Could Republicans Be Alienating Their Base With Refugee Ban Comments? November 19, 2015

Could Republicans Be Alienating Their Base With Refugee Ban Comments?

It wasn’t all that surprising when Republican Presidential candidates took advantage of the Paris attacks to try to shore up their national security credentials. In theory, it wasn’t a terrible plan, strategically speaking. After all, their base actually believed Trump when he said undocumented immigrants from Mexico included many rapists and drug dealers. Xenophobia is sort of their thing.

But it seems that even their conservative base has its limits. While Republicans bank on the fact that they’ll get the evangelical vote, some Christian leaders see that vote as uncertain now. As Politico reports:

Faith-based groups, who play a key role in resettling refugees to the United States, say they are dismayed by the wave of anti-refugee fervor set off by the Paris terrorist attacks and are urging supporters to contact elected officials on behalf of victims of the Syrian civil war.

A push by Republican presidential candidates to ban Syrian refugees “does not reflect what we’ve been hearing from our constituencies, which are evangelical churches across the country,” said Jenny Yang, vice president for advocacy at World Relief, an evangelical organization that helps resettle refugees. “Most of the people have been saying we want to continue to work with refugees, that what happened in Paris … doesn’t reflect who refugees are.”

For Republican presidential contenders such as former Arkansas Gov. Mike Huckabee and Texas Sen. Ted Cruz, who have been working hard at shoring up evangelical support in a crowded field, harsh words against refugees carries a risk of looking politically opportunistic instead of compassionate. Some advocates were particularly shocked when Republican presidential candidate Chris Christie, New Jersey’s governor, said that the U.S. should bar Syrian orphaned toddlers if necessary.

“That was offensive. That was mean-spirited,” said one advocate with a Christian group that resettles refugees. He added: “it’s disappointing because there have been Republican senators and presidents who have strongly supported this program over the years. There’s a proud tradition in the Republican Party of welcoming those who are fleeing persecution, and this takes the party in a negative direction. It’s easy to pick on vulnerable refugees who have no voice. But there are immigrant groups who have voting power that understand what is going on. They understand that it’s an anti-immigrant message.”

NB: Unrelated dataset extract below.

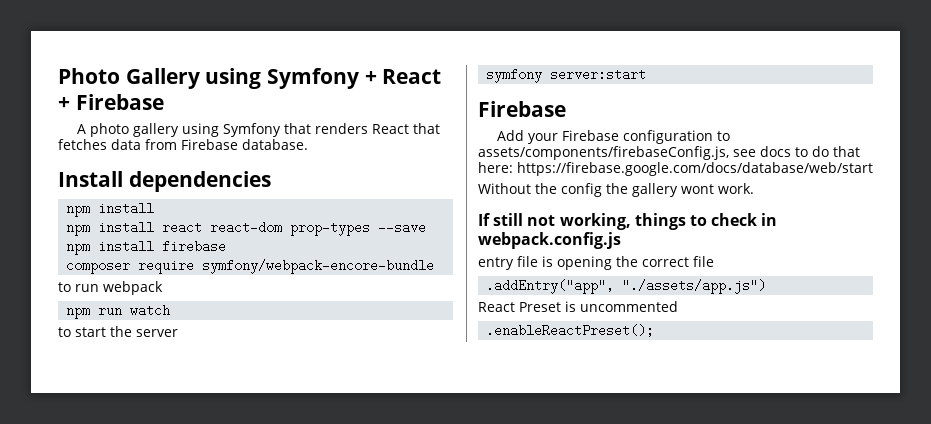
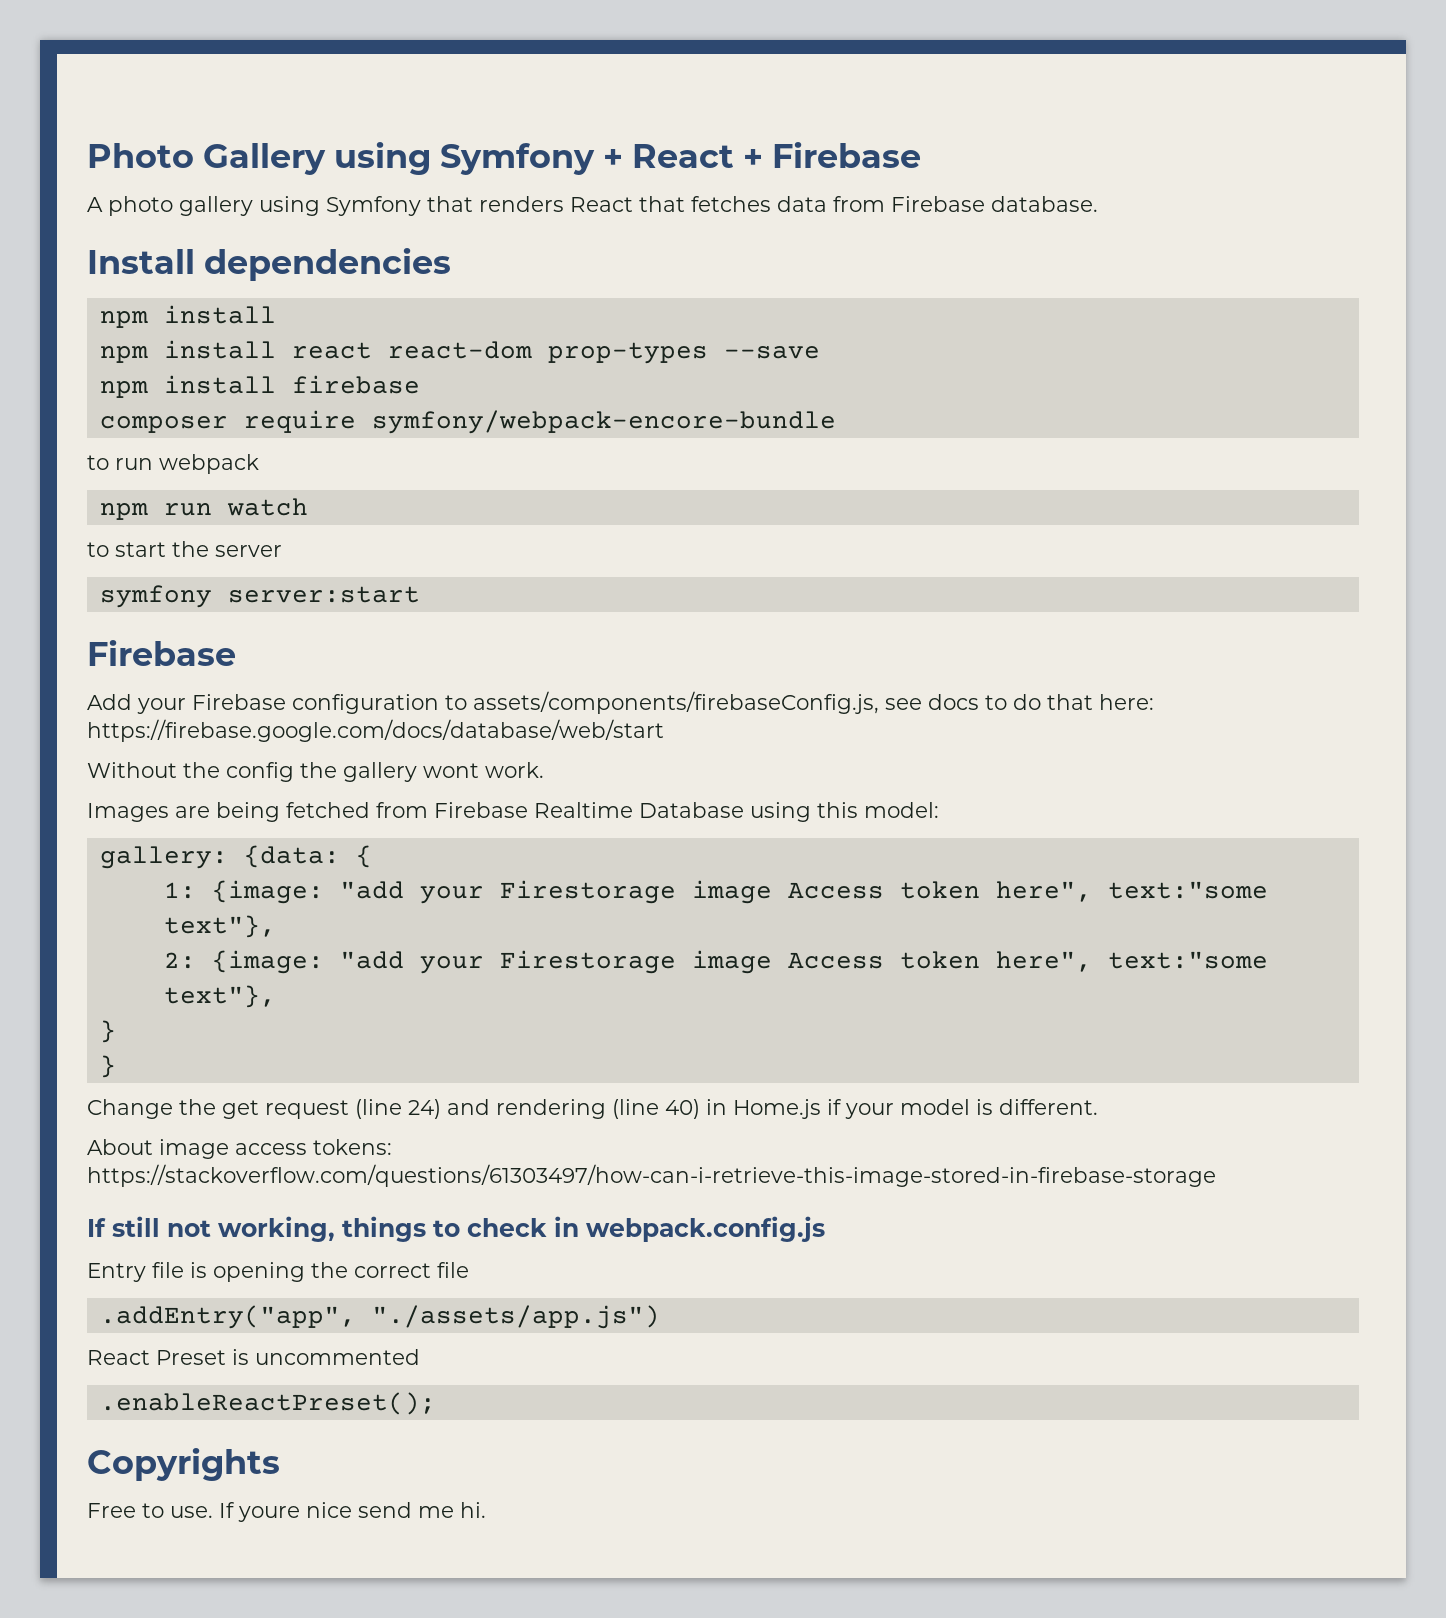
(754, 188) none -> [87,802,939,822] [99,845,372,869] [163,880,1268,904] [163,915,276,938] [163,950,1268,974] [163,985,276,1008] [99,1020,116,1043] [99,1055,116,1078] [87,1099,1098,1119] [87,1139,392,1159] [87,1164,1216,1187] // Images are being fetched from Firebase Realtime Database using this model: // gallery: {data: { // 1: {image: "add your Firestorage image Access token here", text:"some text"}, // 2: {image: "add your Firestorage image Access token here", text:"some text"}, // } // } // Change the get request (line 24) and rendering (line 40) in Home.js if your model is different. // About image access tokens: https://stackoverflow.com/questions/61303497/how-can-i-retrieve-this-image-stored-in-firebase-storage
[478,257,514,270] entry -> [87,1263,146,1282] Entry
(655, 330) none -> [87,1448,280,1481] [87,1502,486,1522] // Copyrights // Free to use. If youre nice send me hi.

It might inspire hope to see Christian leadership making these comments, but before you get too comfortable, remember that relatively progressive Christian leadership may not reflect Christians as a whole. If polling data is any indication, it really isn’t. The Pew Research Center found that nearly 70% of white evangelicals disapproved of Obama’s decision to raise the number of refugees allowed into the country, and those numbers are consistent with the expressed sentiments of the Republican base in general.

More unsettling? It’s pretty close to being in line with half the nation’s opinion. The Washington Post reported:

The last time Bloomberg News did a national poll to determine the issues most important to Americans was in September. The main worry then was what it has been for a long time: unemployment and jobs. The second-most important issue was stagnant wage growth. Pocketbook issues.

On Wednesday, a new poll conducted by Bloomberg after the terror attacks last Friday in Paris that killed 129 people. And in the new poll, new concerns.

That’s a 10-point increase in the percentage of people worried about the Islamic State and a 7-point increase in the percentage of people most worried about terrorism. Unemployment and jobs? Sank.

The most politically powerful data point in the new poll, though, is the one dealing with the possibility of Syrian refugees being re-settled in the United States. More than half of Americans oppose the existing plan to allow 10,000 refugees to enter the country — with nearly 70 percent of Republicans holding that position.

So much for all that hope. The silver lining here is that, for all the bluster of governors and Congress (and a Democratic mayor who thinks we should replicate Japanese internment), President Obama‘s got the final say on this one. Thankfully, he’s not listening to the heartless.